In the final hours, legislators approved a measure that would allow the sale of a strain of low-THC marijuana for medical use. They also voted to allow students living illegally in the country to qualify for in-state tuition rates for college. Both decisions were unthinkable in the past decade for many GOP lawmakers. Scott is expected to sign both.
The Legislature also passed a sweeping bill aimed at overhauling the child-welfare system. The bill states that protecting a child from abuse is paramount and more important than keeping a family together. That's a significant shift for the Department of Children and Families, which has placed a premium on putting fewer children in foster care.
Lawmakers also voted for a bill that will allow the Florida Supreme Court to grant law licenses to non-citizens.
And in a turnabout from last year, the Legislature passed a bill that would allow professional sports teams to qualify for taxpayer money. A similar bill died during the 2013 session.
Legislators also approved an expansion of Florida's private-school voucher program for low-income children, largely along partisan lines. They also agreed to compensate a former farmworker who spent 21 years in prison after being wrongfully convicted of killing his seven children. The bill changes a law that compensates wrongfully incarcerated prisoners so that James Richardson can be paid more than $1 million.
House Speaker Will Weatherford contended that the session would "go down as one of the better sessions that this state has ever had."
But a big focus on the last day was the money.
The state's economic recovery gave lawmakers the luxury of having a $1.2 billion budget surplus even after they had paid for school enrollment and other pressing needs such as growth in the state's Medicaid program.

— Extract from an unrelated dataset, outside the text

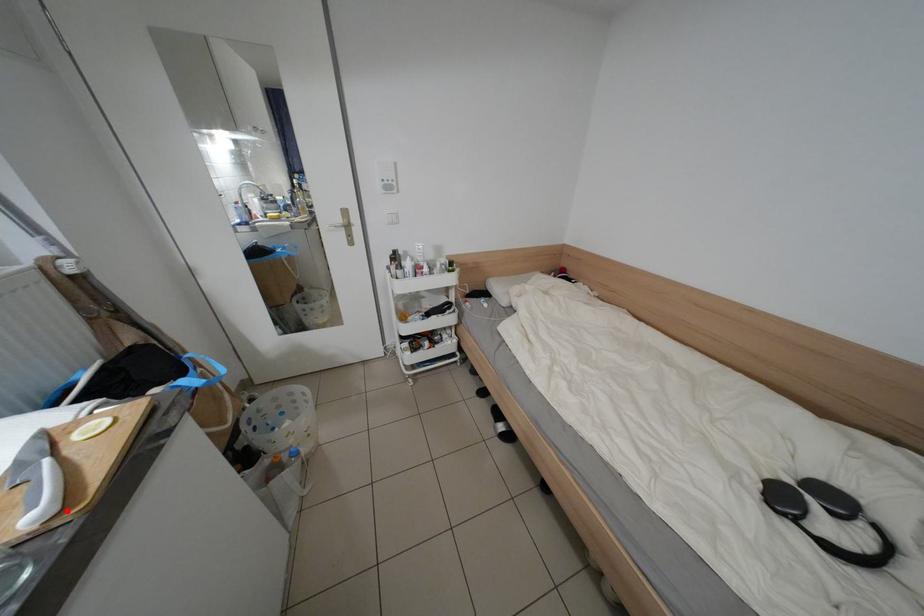
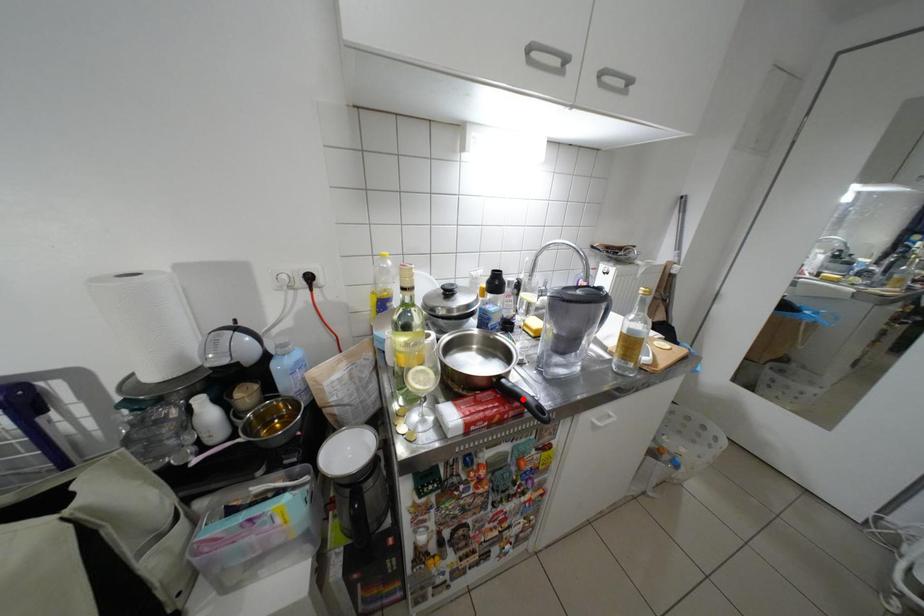
I am providing you with two images of the same scene from different viewpoints. A red point is marked on the first image and another point is marked on the second image. Does the point marked in image1 correspond to the same location as the one in image2?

Most of that surplus was set aside for $500 million in tax and fee cuts, including a rollback in auto registration fees that was signed into law earlier this spring by Scott. The rest of the tax cuts included a three-day back-to-school sales tax holiday in August, as well as tax holidays for hurricane preparation supplies and energy-efficiency appliances.

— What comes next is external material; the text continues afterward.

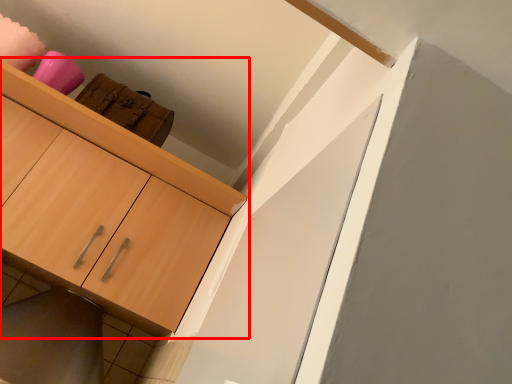
Question: Where is cabinetry (annotated by the red box) located in relation to tile in the image?

Choices:
 (A) left
 (B) right

Answer: (A)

Senate President Don Gaetz, R-Niceville, insisted that the Legislature was not "awash in cash." And House Speaker Will Weatherford said lawmakers had acted responsibly because they left roughly $3 billion aside for reserves while also cutting taxes.
"This has been a fiscally conservative year, but at the same time there are some needs in the state and we are trying to focus on them," Weatherford said.
But that didn't stop legislators from spreading millions to hometown projects ranging from $2 million to help build an observation tower in downtown Miami to money to expand a gun range in Brevard County.
"I am going to go home and brag about what we have done," said Sen. Alan Hays, R-Umatilla.
Some Democrats, meanwhile, questioned some of the spending priorities, especially the continued resistance of GOP lawmakers to accept federal funding to expand Medicaid coverage. The Legislature has refused to accept the money because it is tied to President Barack Obama's health care overhaul.
"We're moving in the right direction," said Rep. Elaine Schwartz, D-Hollywood. "There's more money around but there's a problem with priorities."